• **TEXTE À LIRE**:

Les premiers signes sont souvent discrets : crampes, fatigue inhabituelle, maux de tête, étourdissements ou nausées. Mais la situation peut évoluer vers un épuisement dû à la chaleur, voire un coup de chaleur, une urgence médicale potentiellement mortelle. « En cas de malaise, on n’appelle pas son médecin, on appelle directement les secours. Et il y en aura, c’est certain.
C’est hallucinant de voir des gens continuer à courir dans ces conditions », insiste Lara Kotlar. Les personnes jeunes et sportives ne sont pas épargnées. « L’année dernière, j’ai un homme d’une trentaine d’années, pourtant en bonne santé, s’écrouler à cause d’un coup de chaleur. Certains pensent que parce qu’ils sont entraînés, ils peuvent courir par plus de 30 degrés. Ce n’est pas le cas. »
Même message du côté des médecins : pendant une canicule, mieux vaut adapter ses habitudes plutôt que vouloir maintenir coûte que coûte son programme d’entraînement. « Je sais que certains veulent quand même aller courir ou s’entraîner dehors, mais ce n’est pas le moment de vouloir battre un record. Avec la canicule, faites attention à vous. Buvez de l’eau, cherchez l’ombre, privilégiez le matin très tôt ou le soir plus tard, et surtout écoutez votre corps », rappelle Thomas, médecin du sport à Bruxelles.

• **SECTION DES DONNÉES**:
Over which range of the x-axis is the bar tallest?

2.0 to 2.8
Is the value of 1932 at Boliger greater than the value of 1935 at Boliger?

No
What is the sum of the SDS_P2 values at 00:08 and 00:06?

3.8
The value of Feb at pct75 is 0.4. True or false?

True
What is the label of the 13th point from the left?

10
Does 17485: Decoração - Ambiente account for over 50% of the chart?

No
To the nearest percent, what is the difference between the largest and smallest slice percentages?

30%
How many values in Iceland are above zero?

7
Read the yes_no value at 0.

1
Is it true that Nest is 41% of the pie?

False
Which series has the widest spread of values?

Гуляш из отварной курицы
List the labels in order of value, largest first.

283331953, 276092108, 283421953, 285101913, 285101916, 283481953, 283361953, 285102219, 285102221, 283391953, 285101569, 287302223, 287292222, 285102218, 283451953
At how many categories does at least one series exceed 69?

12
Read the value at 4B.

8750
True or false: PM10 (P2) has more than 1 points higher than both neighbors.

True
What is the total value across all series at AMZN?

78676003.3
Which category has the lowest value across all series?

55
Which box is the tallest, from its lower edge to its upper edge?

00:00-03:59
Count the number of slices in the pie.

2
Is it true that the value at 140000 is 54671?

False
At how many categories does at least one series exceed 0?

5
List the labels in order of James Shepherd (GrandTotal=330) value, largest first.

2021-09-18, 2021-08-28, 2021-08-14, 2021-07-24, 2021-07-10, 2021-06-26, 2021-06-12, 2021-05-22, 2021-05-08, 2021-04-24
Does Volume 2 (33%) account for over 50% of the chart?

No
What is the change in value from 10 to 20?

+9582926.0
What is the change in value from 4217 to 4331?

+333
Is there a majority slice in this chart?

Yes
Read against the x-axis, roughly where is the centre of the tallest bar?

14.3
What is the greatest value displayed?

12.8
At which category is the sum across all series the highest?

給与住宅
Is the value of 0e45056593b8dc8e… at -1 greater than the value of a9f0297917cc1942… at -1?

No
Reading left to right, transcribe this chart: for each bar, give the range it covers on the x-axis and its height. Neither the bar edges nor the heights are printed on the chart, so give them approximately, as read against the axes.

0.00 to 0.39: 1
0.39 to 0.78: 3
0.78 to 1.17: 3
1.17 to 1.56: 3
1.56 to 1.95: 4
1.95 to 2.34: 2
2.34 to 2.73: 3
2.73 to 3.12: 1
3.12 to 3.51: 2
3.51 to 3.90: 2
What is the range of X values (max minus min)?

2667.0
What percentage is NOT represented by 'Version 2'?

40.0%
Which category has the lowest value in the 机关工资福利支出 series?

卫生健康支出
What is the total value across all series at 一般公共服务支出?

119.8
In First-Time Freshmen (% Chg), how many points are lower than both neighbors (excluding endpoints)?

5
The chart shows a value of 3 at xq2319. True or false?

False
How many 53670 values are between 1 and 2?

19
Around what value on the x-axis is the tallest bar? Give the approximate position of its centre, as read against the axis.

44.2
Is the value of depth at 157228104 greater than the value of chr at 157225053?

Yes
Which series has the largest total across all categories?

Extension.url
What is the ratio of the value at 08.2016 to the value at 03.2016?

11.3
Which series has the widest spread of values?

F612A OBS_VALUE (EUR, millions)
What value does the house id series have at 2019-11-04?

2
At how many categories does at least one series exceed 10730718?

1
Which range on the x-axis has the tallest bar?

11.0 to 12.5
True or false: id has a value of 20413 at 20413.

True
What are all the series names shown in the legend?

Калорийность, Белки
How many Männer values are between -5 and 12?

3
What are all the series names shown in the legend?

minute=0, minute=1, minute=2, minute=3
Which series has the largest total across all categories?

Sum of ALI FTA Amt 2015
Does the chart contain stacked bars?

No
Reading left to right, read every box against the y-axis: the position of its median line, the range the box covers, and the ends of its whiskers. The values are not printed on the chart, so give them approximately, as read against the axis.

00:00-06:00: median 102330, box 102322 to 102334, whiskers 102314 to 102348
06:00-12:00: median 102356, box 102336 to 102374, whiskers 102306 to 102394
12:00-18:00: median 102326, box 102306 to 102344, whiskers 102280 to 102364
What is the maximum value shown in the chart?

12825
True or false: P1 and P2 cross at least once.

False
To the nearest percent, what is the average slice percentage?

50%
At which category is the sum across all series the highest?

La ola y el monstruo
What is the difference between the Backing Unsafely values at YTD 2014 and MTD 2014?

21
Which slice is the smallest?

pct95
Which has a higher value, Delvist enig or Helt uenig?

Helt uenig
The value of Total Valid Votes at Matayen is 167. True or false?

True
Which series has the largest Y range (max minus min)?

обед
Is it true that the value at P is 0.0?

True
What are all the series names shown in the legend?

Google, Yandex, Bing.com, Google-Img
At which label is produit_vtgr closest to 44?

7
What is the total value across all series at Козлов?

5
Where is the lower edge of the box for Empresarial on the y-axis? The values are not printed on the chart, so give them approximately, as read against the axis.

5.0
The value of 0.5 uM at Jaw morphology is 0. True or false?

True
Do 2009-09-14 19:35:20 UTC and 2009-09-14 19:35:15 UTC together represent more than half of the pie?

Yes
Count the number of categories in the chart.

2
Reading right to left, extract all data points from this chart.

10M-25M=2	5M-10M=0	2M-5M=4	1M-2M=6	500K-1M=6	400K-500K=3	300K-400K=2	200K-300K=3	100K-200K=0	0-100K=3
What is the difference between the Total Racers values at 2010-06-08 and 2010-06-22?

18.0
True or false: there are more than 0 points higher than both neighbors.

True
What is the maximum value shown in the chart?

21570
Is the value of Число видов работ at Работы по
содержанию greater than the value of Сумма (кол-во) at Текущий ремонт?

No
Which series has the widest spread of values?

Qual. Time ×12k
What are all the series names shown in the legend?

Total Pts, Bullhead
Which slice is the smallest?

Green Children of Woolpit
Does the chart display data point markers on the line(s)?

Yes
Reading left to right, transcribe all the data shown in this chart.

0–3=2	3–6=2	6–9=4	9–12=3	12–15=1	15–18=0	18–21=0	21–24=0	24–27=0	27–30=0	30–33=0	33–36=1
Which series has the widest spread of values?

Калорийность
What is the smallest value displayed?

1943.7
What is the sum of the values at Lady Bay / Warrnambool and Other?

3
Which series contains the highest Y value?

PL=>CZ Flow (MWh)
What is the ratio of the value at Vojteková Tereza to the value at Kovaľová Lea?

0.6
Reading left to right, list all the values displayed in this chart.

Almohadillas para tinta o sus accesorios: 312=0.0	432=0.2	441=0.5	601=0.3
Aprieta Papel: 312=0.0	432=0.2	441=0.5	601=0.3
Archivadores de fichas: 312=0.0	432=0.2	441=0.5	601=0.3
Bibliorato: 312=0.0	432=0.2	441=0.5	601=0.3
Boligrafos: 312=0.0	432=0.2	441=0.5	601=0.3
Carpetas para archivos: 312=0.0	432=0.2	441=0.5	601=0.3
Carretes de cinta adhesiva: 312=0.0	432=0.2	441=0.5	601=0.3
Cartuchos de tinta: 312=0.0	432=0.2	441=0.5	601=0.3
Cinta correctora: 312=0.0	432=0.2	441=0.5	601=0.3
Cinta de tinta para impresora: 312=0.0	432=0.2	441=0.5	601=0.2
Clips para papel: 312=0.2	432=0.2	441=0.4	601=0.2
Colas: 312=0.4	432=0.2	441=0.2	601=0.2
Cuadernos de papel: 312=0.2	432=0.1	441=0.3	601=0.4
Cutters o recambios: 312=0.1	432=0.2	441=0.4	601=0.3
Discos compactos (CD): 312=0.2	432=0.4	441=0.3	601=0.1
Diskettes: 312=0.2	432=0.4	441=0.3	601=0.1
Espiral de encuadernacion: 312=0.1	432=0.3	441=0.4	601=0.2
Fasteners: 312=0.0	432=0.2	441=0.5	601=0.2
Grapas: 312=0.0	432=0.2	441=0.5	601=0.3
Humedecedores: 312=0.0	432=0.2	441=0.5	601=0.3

• **ÉNONCÉ DU PROBLÈME**: Poursuivez le texte sur les risques de la course à pied pendant la canicule, en reprenant juste après sa dernière phrase.

• **RÉPONSE**:
Si une activité physique est indispensable, les spécialistes recommandent de choisir les heures les plus fraîches de la journée, de porter une casquette, des lunettes et de la crème solaire, de s’hydrater avant, pendant et après l’effort, et surtout de s’arrêter au moindre signe de faiblesse. Le meilleur entraînement reste parfois celui que l’on reporte. « Car en période de fortes chaleurs, préserver sa santé est bien plus important que quelques kilomètres de plus au compteur, il ne faut pas chercher la performance à tout prix », conclut-il.